Le montant réellement perçu dépend de la catégorie de ressources : pour « gagner des classes DPE à Maray », un ménage très modeste mobilise jusqu'à 32 000 €, un ménage modeste 24 000 €, un ménage intermédiaire 18 000 € et un ménage aux revenus supérieurs 4 000 € sur l'assiette de 40 000 € HT. À deux classes gagnées, l'assiette redescend à 30 000 € HT et les montants suivent dans la même proportion.
Le chiffrage type publié sur cette page part de 105 m², en zone H1b : après un bouquet complet, la consommation recule d'environ 14 400 kWh par an, soit près de 1 550 € au tarif de référence. Côté financement, l'assiette est plafonnée à 40 000 € HT dès trois classes gagnées, l'aide ANAH s'échelonne de 4 000 € à 32 000 € selon le revenu fiscal de référence, et l'accompagnement obligatoire est pris en charge jusqu'à 2 000 €.
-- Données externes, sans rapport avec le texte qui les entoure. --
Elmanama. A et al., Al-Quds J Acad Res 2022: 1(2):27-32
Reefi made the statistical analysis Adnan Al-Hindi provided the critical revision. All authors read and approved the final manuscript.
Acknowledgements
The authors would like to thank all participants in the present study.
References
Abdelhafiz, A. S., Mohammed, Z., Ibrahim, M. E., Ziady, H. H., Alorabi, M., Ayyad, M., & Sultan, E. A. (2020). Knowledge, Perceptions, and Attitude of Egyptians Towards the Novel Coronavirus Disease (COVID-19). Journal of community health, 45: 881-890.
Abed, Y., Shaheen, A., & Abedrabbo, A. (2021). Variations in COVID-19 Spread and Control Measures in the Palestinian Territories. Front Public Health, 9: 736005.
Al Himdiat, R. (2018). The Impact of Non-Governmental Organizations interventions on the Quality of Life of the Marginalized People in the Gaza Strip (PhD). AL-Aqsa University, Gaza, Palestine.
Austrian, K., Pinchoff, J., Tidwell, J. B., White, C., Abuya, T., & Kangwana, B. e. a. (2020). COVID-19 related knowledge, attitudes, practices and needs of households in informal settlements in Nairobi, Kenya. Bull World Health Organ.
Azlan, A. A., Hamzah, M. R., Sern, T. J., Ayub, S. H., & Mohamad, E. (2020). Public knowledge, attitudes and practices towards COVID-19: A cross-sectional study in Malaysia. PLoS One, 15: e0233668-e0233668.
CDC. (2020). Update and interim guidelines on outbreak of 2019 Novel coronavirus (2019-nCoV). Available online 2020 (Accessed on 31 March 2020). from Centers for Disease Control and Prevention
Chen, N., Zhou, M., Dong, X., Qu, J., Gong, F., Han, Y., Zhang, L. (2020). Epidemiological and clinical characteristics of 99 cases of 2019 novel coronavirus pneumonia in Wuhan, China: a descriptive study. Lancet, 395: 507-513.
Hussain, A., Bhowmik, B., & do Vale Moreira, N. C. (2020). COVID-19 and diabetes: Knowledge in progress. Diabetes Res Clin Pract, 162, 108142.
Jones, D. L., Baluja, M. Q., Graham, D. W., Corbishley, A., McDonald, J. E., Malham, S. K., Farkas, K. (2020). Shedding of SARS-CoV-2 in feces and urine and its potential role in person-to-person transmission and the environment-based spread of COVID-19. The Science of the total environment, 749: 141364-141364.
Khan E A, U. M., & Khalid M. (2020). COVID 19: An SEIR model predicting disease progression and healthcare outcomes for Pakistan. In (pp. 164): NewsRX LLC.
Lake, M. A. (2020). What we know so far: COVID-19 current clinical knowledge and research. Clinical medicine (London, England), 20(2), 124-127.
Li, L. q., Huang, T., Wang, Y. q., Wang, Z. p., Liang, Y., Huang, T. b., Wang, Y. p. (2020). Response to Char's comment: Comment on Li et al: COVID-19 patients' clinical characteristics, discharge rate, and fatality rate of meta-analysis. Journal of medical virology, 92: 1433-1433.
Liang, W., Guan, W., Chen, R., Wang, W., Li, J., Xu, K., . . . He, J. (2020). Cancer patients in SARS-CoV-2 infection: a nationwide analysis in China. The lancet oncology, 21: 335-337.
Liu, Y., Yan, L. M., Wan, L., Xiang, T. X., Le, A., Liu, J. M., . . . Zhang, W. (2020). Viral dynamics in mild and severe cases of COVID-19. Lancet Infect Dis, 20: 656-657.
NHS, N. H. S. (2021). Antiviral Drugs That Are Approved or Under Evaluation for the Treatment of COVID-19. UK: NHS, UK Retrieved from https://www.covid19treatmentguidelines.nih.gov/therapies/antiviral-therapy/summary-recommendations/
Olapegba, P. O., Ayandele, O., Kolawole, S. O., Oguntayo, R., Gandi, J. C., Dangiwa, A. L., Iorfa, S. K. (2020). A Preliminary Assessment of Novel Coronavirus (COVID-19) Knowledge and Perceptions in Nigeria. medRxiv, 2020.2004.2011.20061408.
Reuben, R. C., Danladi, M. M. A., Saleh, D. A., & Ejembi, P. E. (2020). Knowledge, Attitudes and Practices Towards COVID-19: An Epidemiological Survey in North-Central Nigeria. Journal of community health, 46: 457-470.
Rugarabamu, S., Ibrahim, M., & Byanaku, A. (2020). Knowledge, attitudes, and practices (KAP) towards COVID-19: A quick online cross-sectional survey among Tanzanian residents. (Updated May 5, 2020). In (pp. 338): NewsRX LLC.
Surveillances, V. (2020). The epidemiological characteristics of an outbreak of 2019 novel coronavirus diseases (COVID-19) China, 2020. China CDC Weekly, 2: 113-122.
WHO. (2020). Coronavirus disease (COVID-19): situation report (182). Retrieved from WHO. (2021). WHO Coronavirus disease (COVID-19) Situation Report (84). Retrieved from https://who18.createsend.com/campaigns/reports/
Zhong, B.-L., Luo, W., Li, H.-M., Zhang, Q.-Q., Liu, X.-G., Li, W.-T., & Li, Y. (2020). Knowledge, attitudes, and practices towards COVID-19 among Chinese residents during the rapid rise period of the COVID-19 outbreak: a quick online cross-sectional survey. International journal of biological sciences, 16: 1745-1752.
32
La part de propriétaires occupants — 76 % à Maray — dessine le volume de projets réellement engageables à court terme sur un scénario de gain de classes, de deux à quatre, soit environ 82 logements. Le reste du parc suppose un montage locatif, avec ses propres conditions d'éligibilité.
Le solde se finance : à Maray, le reste à charge du cas type le plus aidé s'établit à 6 000 € après aide ANAH et prise en charge de l'accompagnement jusqu'à 2 000 €. Étalé en éco-prêt sur quinze ans, cela représente environ 35 € par mois, quand le saut de classes contribue déjà à 1 550 € d'économie annuelle attendue.
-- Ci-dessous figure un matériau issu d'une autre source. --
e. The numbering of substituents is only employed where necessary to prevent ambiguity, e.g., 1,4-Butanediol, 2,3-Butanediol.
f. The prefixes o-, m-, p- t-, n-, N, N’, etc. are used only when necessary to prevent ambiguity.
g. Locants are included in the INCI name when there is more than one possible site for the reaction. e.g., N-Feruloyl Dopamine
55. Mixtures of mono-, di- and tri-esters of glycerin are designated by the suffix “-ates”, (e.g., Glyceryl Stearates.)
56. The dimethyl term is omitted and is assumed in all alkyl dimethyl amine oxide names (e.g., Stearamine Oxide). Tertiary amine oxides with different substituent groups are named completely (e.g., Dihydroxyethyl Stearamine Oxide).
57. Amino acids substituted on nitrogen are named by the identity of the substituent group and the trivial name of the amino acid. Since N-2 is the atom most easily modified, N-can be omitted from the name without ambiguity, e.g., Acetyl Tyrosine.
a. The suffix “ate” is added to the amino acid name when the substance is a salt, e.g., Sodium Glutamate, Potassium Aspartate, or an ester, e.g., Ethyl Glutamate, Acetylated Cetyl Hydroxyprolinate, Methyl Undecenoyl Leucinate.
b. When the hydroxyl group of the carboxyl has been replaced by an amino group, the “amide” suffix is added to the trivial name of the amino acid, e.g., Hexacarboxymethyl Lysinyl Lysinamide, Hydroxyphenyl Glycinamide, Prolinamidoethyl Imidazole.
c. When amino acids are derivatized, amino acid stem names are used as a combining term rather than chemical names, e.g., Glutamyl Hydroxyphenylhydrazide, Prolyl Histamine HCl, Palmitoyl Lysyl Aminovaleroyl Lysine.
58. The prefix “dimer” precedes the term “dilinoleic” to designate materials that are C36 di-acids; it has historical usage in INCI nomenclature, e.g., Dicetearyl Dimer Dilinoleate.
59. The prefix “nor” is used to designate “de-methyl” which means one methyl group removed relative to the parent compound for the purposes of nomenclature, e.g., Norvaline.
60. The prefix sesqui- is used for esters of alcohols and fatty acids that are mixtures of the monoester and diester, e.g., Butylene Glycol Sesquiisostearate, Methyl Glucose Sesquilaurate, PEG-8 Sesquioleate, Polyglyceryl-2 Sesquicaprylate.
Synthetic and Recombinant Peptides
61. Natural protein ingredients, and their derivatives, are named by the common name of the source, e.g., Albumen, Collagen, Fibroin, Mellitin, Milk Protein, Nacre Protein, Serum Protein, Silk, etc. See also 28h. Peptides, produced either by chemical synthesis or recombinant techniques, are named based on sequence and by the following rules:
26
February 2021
Guichet compétent : CC du Romorantinais et du Monestois, dont dépend le territoire à Maray. C'est à ce niveau que se vérifient les compléments locaux mobilisables sur un scénario de gain de classes, de deux à quatre — ils ne remplacent pas MaPrimeRénov' mais réduisent le solde à financer.
Sur la facture, ce poste vaut 844 € à 1 968 € par an à Maray : un scénario de gain de classes, de deux à quatre couvre 30 à 70 % des consommations, soit 18 327 kWh au mieux sur la base conventionnelle de la zone H1b.
Le parc local commande la faisabilité : sur 107 résidences principales, on estime 96 maisons individuelles (90 %) à Maray. L'atteinte du seuil de classe, qui se joue parfois à quelques kWh y devient l'arbitrage dominant, bien avant le choix de matériau, pour un scénario de gain de classes, de deux à quatre.
La densité de diagnostics renseigne sur la maturité du marché : 36 DPE publiés par l'ADEME à Maray, soit 336 pour 1 000 résidences principales. Un tel volume conditionne les délais de un auditeur énergétique qualifié, dont l'intervention sur un scénario de gain de classes, de deux à quatre dure six à dix mois du diagnostic à la réception.
Périmètre de consultation conseillé pour un scénario de gain de classes, de deux à quatre : Loir-et-Cher. Les entreprises RGE y interviennent couramment à Maray, et l'écart de prix entre la première et la troisième offre dépasse fréquemment 20 % à prestation identique.